## YOUR ASSIGNMENT:
Answer these questions from the abstract on irradiated silumin below.
(a) What is the silicon content of the silumin studied?
(b) Up to what thickness does the pulsed electron beam melt the surface layer?
(c) Where are the nanoscale particles of the second phases located?

STRUCTURAL-PHASE STATE OF SILUMIN OF HYPEREUTECTIC COMPOSITION IRRADIATED BY A PULSED ELECTRON BEAM

Silumin (an alloy of aluminum with silicon) is a cheap industrial alloy with good corrosion resistance, high specific mechanical properties and good casting properties. As a result it has found wide applications in modern industry (aircraft and mechanical engineering, instrument making, shipbuilding, etc.). The aim of this work is to analyze the regularities of transformation of the structure and phase composition of the surface layer of a hypereutectic silumin ( Al - 22 wt % Si ), subjected to irradiation with an intense pulsed electron beam. It was found that irradiation of silumin with a pulsed electron beam ( 18 keV, 25 J / cm^2, 200 μs, 3 pulses, 0,3 s^(-1)) leads to melting of the surface layer up to 60 μm thick, the high-speed crystallization of which is accompanied by the formation of a submicro-nanocrystalline multiphase structure. It is shown that aluminum (a solid solution based on fcc crystal lattice) forms cells of high-speed crystallization; nanoscale particles of the second phases are located at the cell boundaries. Analysis of three-component state diagrams of the Al - Si - Fe - Cu system (the main elements of the studied silumin) demonstrated the possibility of forming a large number of two- and three-element compounds in the alloy under equilibrium conditions. It has been shown by diffraction electron microscopy that, along with three-element phases, phases based on four and, possibly, more elements are formed in silumin.

## PROVIDED INFORMATION:
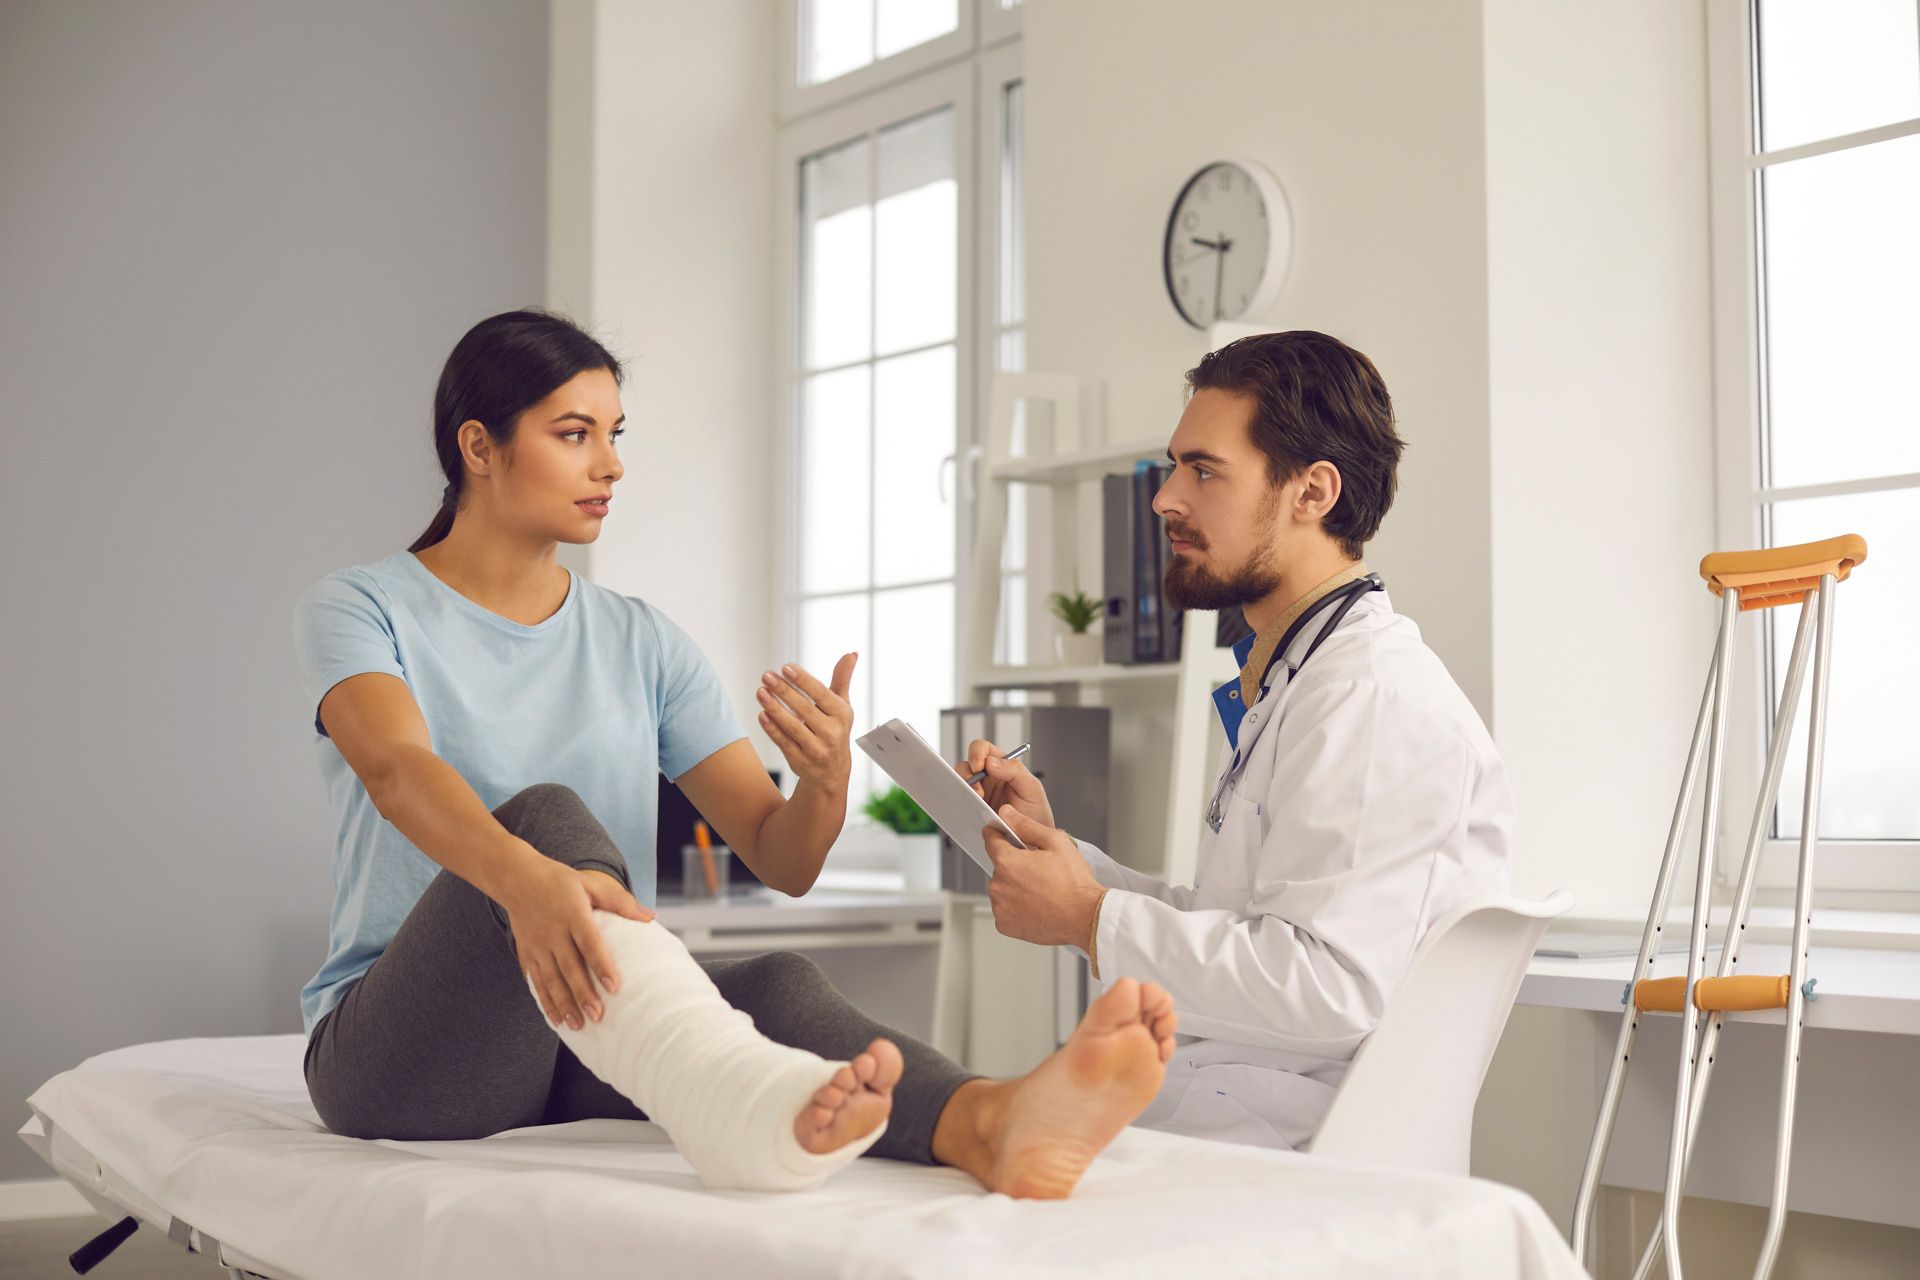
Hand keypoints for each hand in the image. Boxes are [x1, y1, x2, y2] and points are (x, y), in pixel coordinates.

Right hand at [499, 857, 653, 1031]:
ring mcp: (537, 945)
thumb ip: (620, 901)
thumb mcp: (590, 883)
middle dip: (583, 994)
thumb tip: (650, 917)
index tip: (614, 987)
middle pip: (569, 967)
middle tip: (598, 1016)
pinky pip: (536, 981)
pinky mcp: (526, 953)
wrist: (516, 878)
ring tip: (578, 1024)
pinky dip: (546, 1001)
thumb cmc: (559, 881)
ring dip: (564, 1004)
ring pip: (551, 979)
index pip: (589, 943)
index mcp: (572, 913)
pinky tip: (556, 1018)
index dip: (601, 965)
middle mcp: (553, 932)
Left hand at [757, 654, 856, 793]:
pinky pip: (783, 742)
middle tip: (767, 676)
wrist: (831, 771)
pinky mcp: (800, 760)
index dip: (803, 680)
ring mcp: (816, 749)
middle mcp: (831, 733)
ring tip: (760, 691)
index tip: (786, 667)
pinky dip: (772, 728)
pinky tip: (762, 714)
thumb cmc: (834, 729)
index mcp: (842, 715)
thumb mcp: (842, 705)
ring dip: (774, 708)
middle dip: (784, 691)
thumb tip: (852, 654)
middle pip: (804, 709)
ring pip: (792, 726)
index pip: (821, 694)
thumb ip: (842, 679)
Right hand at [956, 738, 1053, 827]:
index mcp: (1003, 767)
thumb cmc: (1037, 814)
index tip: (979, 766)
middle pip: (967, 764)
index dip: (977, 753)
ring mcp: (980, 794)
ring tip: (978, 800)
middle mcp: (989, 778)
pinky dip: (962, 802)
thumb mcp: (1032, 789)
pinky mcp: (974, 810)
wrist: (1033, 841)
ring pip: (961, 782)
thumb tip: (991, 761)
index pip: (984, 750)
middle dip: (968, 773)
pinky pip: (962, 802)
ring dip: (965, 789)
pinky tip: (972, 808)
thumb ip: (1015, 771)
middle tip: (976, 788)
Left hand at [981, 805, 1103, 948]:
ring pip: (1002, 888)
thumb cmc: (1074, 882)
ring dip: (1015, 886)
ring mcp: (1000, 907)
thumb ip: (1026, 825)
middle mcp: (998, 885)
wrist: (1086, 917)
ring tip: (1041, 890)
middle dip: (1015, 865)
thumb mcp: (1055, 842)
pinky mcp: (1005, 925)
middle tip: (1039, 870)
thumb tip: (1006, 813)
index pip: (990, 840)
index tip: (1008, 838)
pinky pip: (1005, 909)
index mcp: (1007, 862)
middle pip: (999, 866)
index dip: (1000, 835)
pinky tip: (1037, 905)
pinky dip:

## ANSWER BOX:
(a) 22 wt %
(b) Up to 60 μm
(c) At the boundaries of the high-speed crystallization cells formed by aluminum